Vladimir Putin was born in the Soviet Union in St. Petersburg (formerly Leningrad) in 1952. He attended university in the same city until he graduated and moved on to a career in the KGB. The KGB were an elite secret police who spied on both other countries but also made sure local citizens followed the laws. 

In 1991, Putin left the KGB to enter politics in his home city of St. Petersburg. He quickly rose through the ranks and eventually was promoted to First Deputy Prime Minister under President Yeltsin.

On December 31, 1999, President Boris Yeltsin handed power over to Vladimir Putin. Putin quickly began a campaign of political repression and power grabbing. He established himself as a man of the people and his ratings soared. He was re-elected in 2004 and eventually gave the presidency to Dmitry Medvedev in 2008. However, Putin did not really give up power. He became Prime Minister in 2008 and continued to guide Russia through the new President Medvedev. Finally, Putin gained the presidency again in 2012 and has continued to rule Russia since.

Life in Russia

What is life like in Putin’s Russia? Well, not great. Political freedom is highly repressed in Russia. While Russia is no longer a Communist state, the government is still powerful and intrudes in every aspect of Russian life. Many Russian news stations, such as Russia Today, are owned by the state. Therefore, what the press wishes to report on and their positions on issues are pre-approved by the Russian government. Independent news sources and reporters constantly struggle to get the uncensored truth to the public.

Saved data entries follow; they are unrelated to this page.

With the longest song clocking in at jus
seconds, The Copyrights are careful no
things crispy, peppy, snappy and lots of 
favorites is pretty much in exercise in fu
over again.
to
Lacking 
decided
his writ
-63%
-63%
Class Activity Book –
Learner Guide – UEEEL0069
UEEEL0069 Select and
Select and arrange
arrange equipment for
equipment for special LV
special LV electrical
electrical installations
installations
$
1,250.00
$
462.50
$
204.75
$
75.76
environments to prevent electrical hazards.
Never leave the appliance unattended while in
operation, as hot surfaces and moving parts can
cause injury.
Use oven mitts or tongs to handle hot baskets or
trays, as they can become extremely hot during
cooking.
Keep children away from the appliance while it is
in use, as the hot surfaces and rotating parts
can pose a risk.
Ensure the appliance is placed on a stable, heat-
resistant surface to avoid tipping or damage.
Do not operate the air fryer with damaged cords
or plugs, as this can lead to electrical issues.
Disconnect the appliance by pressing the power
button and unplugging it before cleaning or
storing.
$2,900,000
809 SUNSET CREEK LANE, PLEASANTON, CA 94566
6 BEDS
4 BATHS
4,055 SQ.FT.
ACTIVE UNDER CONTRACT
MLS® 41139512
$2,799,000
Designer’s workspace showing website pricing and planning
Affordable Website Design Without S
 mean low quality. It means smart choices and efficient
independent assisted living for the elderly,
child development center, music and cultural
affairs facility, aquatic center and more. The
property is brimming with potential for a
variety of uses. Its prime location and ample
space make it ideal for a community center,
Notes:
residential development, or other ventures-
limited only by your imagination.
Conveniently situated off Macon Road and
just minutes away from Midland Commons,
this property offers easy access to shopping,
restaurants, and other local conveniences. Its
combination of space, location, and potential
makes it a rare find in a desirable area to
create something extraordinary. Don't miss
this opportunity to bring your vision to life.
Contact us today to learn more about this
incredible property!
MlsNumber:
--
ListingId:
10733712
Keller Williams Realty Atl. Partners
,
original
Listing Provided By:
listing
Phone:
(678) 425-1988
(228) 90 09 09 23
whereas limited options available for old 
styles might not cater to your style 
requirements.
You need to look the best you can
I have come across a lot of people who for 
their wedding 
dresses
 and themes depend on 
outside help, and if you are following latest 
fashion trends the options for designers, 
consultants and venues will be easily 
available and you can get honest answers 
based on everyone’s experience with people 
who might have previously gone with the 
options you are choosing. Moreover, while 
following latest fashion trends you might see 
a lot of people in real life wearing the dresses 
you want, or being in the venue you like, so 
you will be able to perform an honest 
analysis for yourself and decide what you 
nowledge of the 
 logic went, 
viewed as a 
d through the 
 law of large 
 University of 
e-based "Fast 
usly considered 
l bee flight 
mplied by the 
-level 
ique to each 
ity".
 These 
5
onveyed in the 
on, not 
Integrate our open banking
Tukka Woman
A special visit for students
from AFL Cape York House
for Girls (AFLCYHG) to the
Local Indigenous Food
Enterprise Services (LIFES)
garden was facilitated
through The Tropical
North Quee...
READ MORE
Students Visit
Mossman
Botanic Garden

Repression of political opponents is also common. Many of Putin’s enemies, including oil tycoon Mikhail Khodorkovsky and journalist Anna Politkovskaya have been either exiled or assassinated. Protests against Putin are quickly shut down by the police. Freedom of speech doesn’t truly exist in modern Russia.

However, Putin still enjoys the support of his country's citizens. After the breakup of Soviet Union, Russia has struggled with democracy and the country's economy has been in decline. Many Russians believe their country was stronger under communism and Putin will make Russia powerful again.